- The Netflix series Stranger Things won acclaim this year by repackaging widely familiar '80s pop culture references. It might easily have seemed like a rip-off, but the key to the show's success was the nerdish sensitivity its source material was handled with—the end product felt like fully realised fan fiction. A Band Called Flash do something similar with '80s dance music. Hints of LinnDrum-era Prince, François K dub mixes and proto-house all feature on their second, self-titled EP. Like in Stranger Things, what's remarkable about this music is how well-executed those influences are. The band make a habit of deploying subtle earworm melodies, and much of their work sounds as though it was recorded in 1981. In fact, when I first heard "Phantom," played by Antal at this year's Dekmantel festival, I was convinced it was an old record.
One reason A Band Called Flash sounds so authentic is Ron Trent, the band's executive producer.
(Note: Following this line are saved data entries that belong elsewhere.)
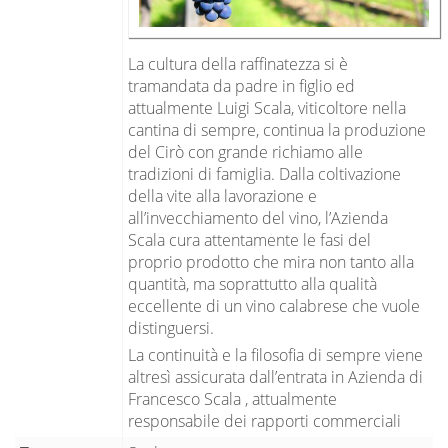
La cultura della raffinatezza si è
tramandata da padre in figlio ed
attualmente Luigi Scala, viticoltore nella
cantina di sempre, continua la produzione
del Cirò con grande richiamo alle
tradizioni di famiglia. Dalla coltivazione
della vite alla lavorazione e
all’invecchiamento del vino, l’Azienda
Scala cura attentamente le fasi del
proprio prodotto che mira non tanto alla
quantità, ma soprattutto alla qualità
eccellente di un vino calabrese che vuole
distinguersi.
La continuità e la filosofia di sempre viene
altresì assicurata dall’entrata in Azienda di
Francesco Scala , attualmente
responsabile dei rapporti commerciali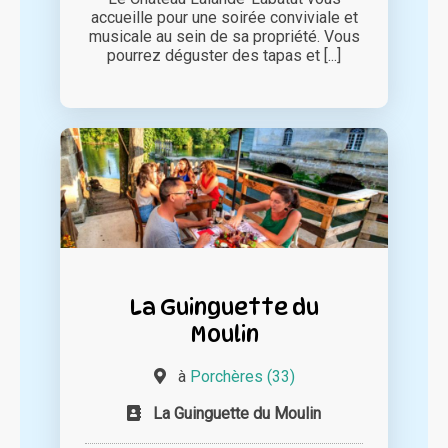
accueille pour une soirée conviviale et
musicale au sein de sa propriété. Vous
pourrez déguster des tapas et [...]
La Guinguette du
Moulin
à
Porchères (33)
La Guinguette du Moulin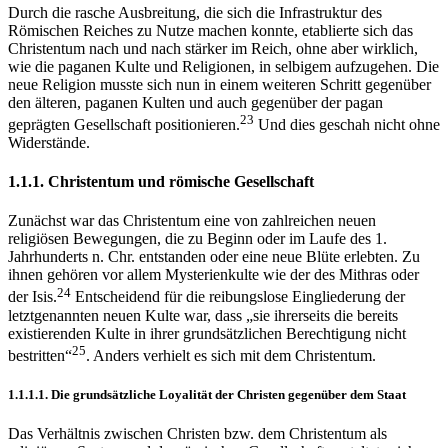
Durch die rasche Ausbreitung, die sich die Infrastruktur des
Römischen Reiches zu Nutze machen konnte, etablierte sich das
Christentum nach und nach stärker im Reich, ohne aber wirklich,
wie die paganen Kulte und Religionen, in selbigem aufzugehen. Die
neue Religion musste sich nun in einem weiteren Schritt gegenüber
den älteren, paganen Kulten und auch gegenüber der pagan
23
geprägten Gesellschaft positionieren.
Und dies geschah nicht ohne
Widerstände.
1.1.1.
Christentum und römische Gesellschaft
Zunächst war das Christentum eine von zahlreichen neuen
religiösen Bewegungen, die zu Beginn oder im Laufe des 1.
Jahrhunderts n. Chr. entstanden oder eine neue Blüte erlebten. Zu
ihnen gehören vor allem Mysterienkulte wie der des Mithras oder
24
der Isis.
Entscheidend für die reibungslose Eingliederung der
letztgenannten neuen Kulte war, dass „sie ihrerseits die bereits
existierenden Kulte in ihrer grundsätzlichen Berechtigung nicht
25
bestritten“
. Anders verhielt es sich mit dem Christentum.
1.1.1.1.
Die grundsätzliche Loyalität der Christen gegenüber dem Staat
Das Verhältnis zwischen Christen bzw. dem Christentum als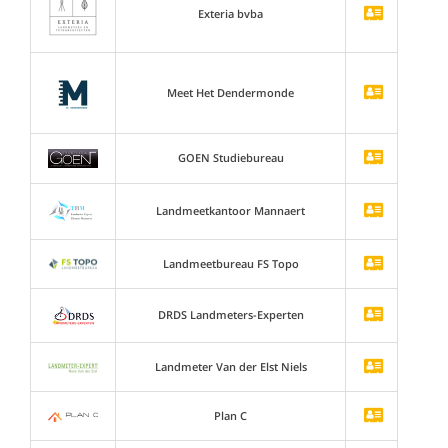
Exteria bvba
Meet Het Dendermonde
GOEN Studiebureau
Landmeetkantoor Mannaert
Landmeetbureau FS Topo
DRDS Landmeters-Experten
Landmeter Van der Elst Niels
Plan C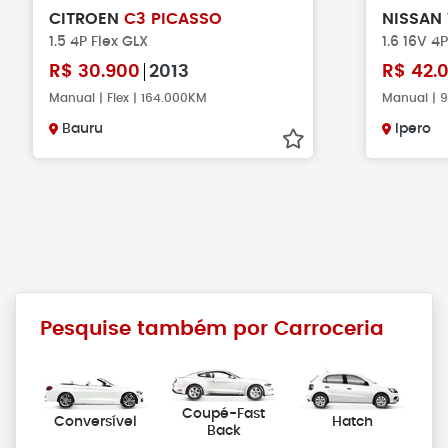
CITROEN
C3 PICASSO
NISSAN
1.5 4P Flex GLX
1.6 16V 4P
R$
30.900
2013
R$
42.
Manual | Flex | 164.000KM
Manual | 
Bauru
Ipero
Pesquise também por Carroceria
Coupé-Fast
Conversível
Hatch
Back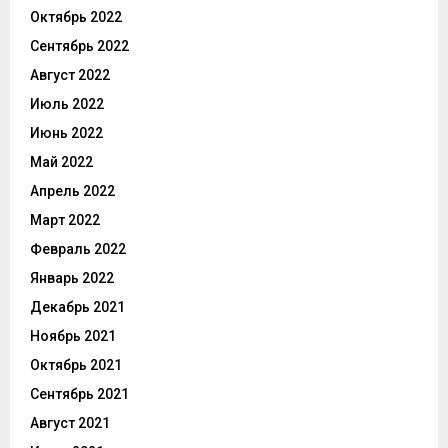
Октябрь 2022
Сентябрь 2022
Август 2022
Июль 2022
Июнь 2022
Май 2022
Апрель 2022
Март 2022
Февраль 2022
Январь 2022
Декабрь 2021
Ноябрь 2021
Октябрь 2021
Сентябрь 2021
Август 2021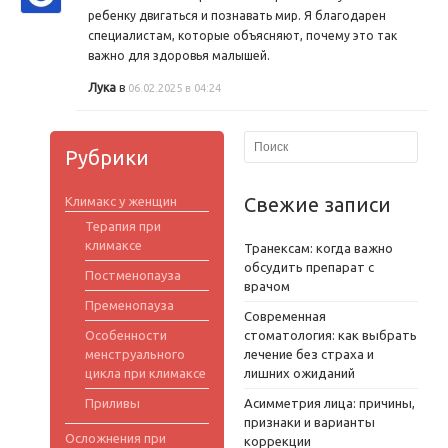
ребенку двигаться и познавать мир. Я благодарен
специалистам, которые объясняют, почему это так
важно для здоровья малышей.
Лука
в
06.02.2025 в 04:24
Рубрики
Свежие записи
Климакс у женщин
Терапия при
климаксе
Транексам: когда важно
обсудить препарат с
Постменопауза
врачом
Пременопауза
Современная
Особенности
стоматология: как выбрать
менструального
лечение без страха и
цикла при климаксе
лишних ожиданий
Приливы
Асимметрия лица: причины,
признаки и варианты
Осложнения при
коррекции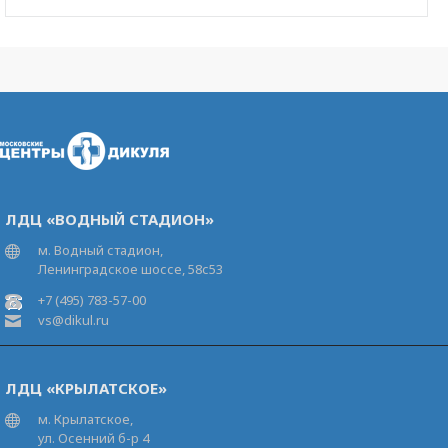
ЛДЦ «ВОДНЫЙ СТАДИОН»
м. Водный стадион,
Ленинградское шоссе, 58с53
+7 (495) 783-57-00
vs@dikul.ru
ЛДЦ «КРЫЛАТСКОЕ»
м. Крылатское,
ул. Осенний б-р 4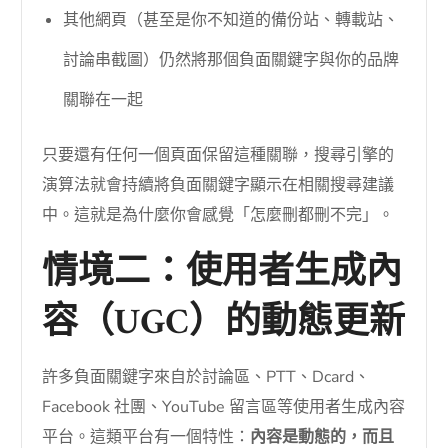
其他網頁（甚至是你不知道的備份站、轉載站、
討論串截圖）仍然將那個負面關鍵字與你的品牌
關聯在一起
只要還有任何一個頁面保留這種關聯，搜尋引擎的
演算法就會持續將負面關鍵字顯示在相關搜尋建議
中。這就是為什麼你會感覺「怎麼刪都刪不完」。
情境二：使用者生成內
容（UGC）的動態更新
許多負面關鍵字來自於討論區、PTT、Dcard、
Facebook 社團、YouTube 留言區等使用者生成內容
平台。這類平台有一個特性：
內容是動態的，而且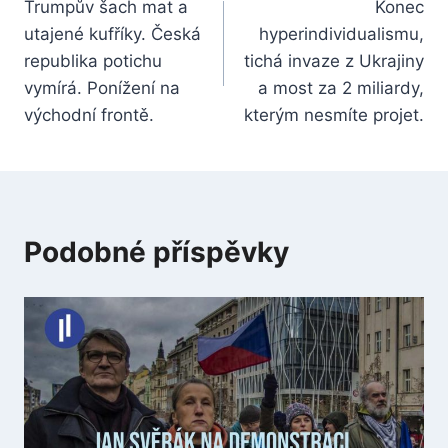
Trumpův šach mat a
Konec
pro
utajené kufříky. Česká
hyperindividualismu,
příspěvek
republika potichu
tichá invaze z Ukrajiny
vymírá. Ponížení na
a most za 2 miliardy,
východní frontě.
kterým nesmíte projet.
Podobné příspěvky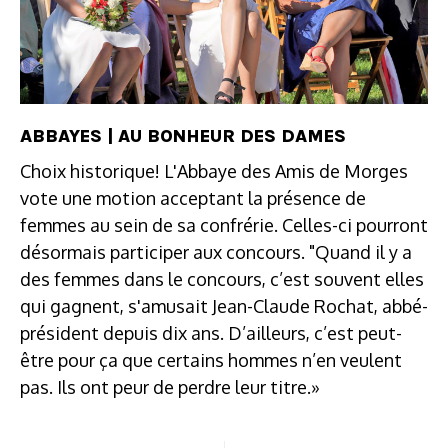
ABBAYES | AU BONHEUR DES DAMES
Choix historique! L'Abbaye des Amis de Morges
vote une motion acceptant la présence de
femmes au sein de sa confrérie. Celles-ci pourront
désormais participer aux concours. "Quand il y a
des femmes dans le concours, c’est souvent elles
qui gagnent, s'amusait Jean-Claude Rochat, abbé-
président depuis dix ans. D’ailleurs, c’est peut-
être pour ça que certains hommes n’en veulent
pas. Ils ont peur de perdre leur titre.»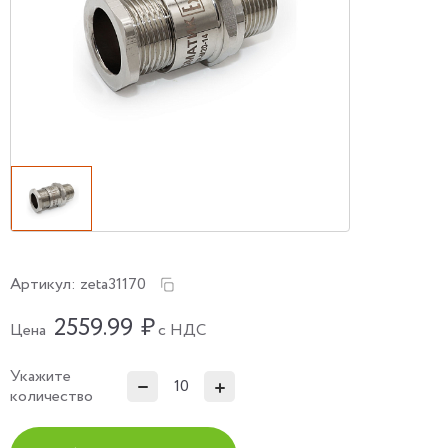
Артикул:
zeta31170
2559.99
₽
Цена
с НДС
Укажите
количество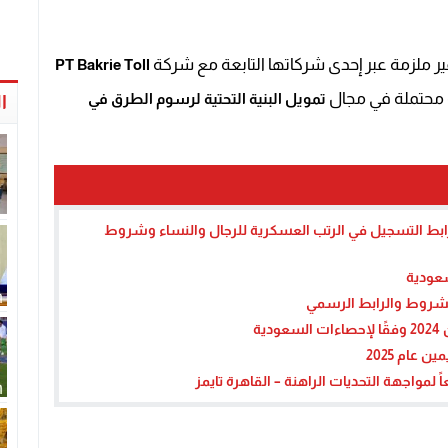
ر ملزمة عبر إحدى شركاتها التابعة مع شركة
PT Bakrie Toll
 محتملة في مجال
تمويل البنية التحتية لرسوم الطرق في
ا
 الدفاع السعودية تعلن فتح باب التقديم 1447.. رابط التسجيل في الرتب العسكرية للرجال والنساء وشروط
عام 2025
ً لمواجهة التحديات الراهنة – القاهرة تايمز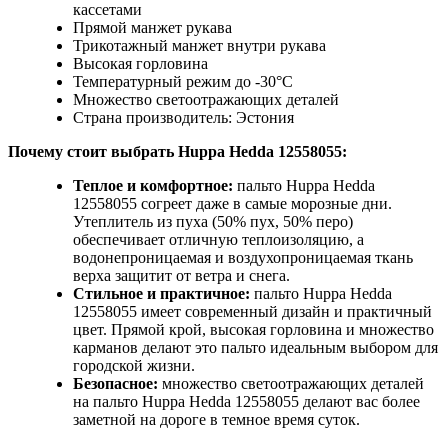
кассетами
Прямой манжет рукава
Трикотажный манжет внутри рукава
Высокая горловина
Температурный режим до -30°C
Множество светоотражающих деталей
Страна производитель: Эстония
Почему стоит выбрать Huppa Hedda 12558055:
Теплое и комфортное:
пальто Huppa Hedda
12558055 согреет даже в самые морозные дни.
Утеплитель из пуха (50% пух, 50% перо)
обеспечивает отличную теплоизоляцию, а
водонепроницаемая и воздухопроницаемая ткань
верха защитит от ветра и снега.
Стильное и практичное:
пальто Huppa Hedda
12558055 имеет современный дизайн и практичный
цвет. Прямой крой, высокая горловина и множество
карманов делают это пальто идеальным выбором для
городской жизни.
Безопасное:
множество светоотражающих деталей
на пальто Huppa Hedda 12558055 делают вас более
заметной на дороге в темное время суток.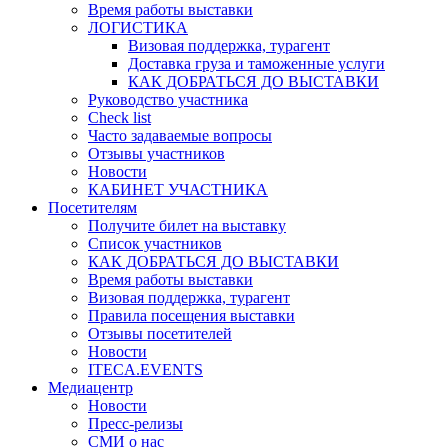
Время работы выставки
ЛОГИСТИКА
Визовая поддержка, турагент
Доставка груза и таможенные услуги
КАК ДОБРАТЬСЯ ДО ВЫСТАВКИ
Руководство участника
Check list
Часто задаваемые вопросы
Отзывы участников
Новости
КАБИНЕТ УЧАСТНИКА
Посетителям
Получите билет на выставку
Список участников
КАК ДОБРАТЬСЯ ДО ВЫСТАВКИ
Время работы выставки
Визовая поддержка, турагент
Правила посещения выставки
Отзывы посетителей
Новости
ITECA.EVENTS
Медиацентр
Новости
Пресс-релизы
СМИ о нас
It's no exaggeration to say Trent is one of the greatest house producers of all time. He was present at the genre's birth, the first DJ he heard play live was Ron Hardy and he's remained a mainstay since. His influence is all over this EP. Most notable is "Starfall," mixing zingy guitars with bass and synth flourishes common in Trent productions.
"E.L.L.A." and "Volans" are also solid, but "Phantom" is the real pick. The track will instantly lift the mood of any set, and there's musicianship to match the functionality. Its slap bass and chords are close to Level 42's "Starchild," an often overlooked record favoured by David Mancuso. This ability to reinvent obscure nooks of the disco canon is what makes A Band Called Flash so enticing.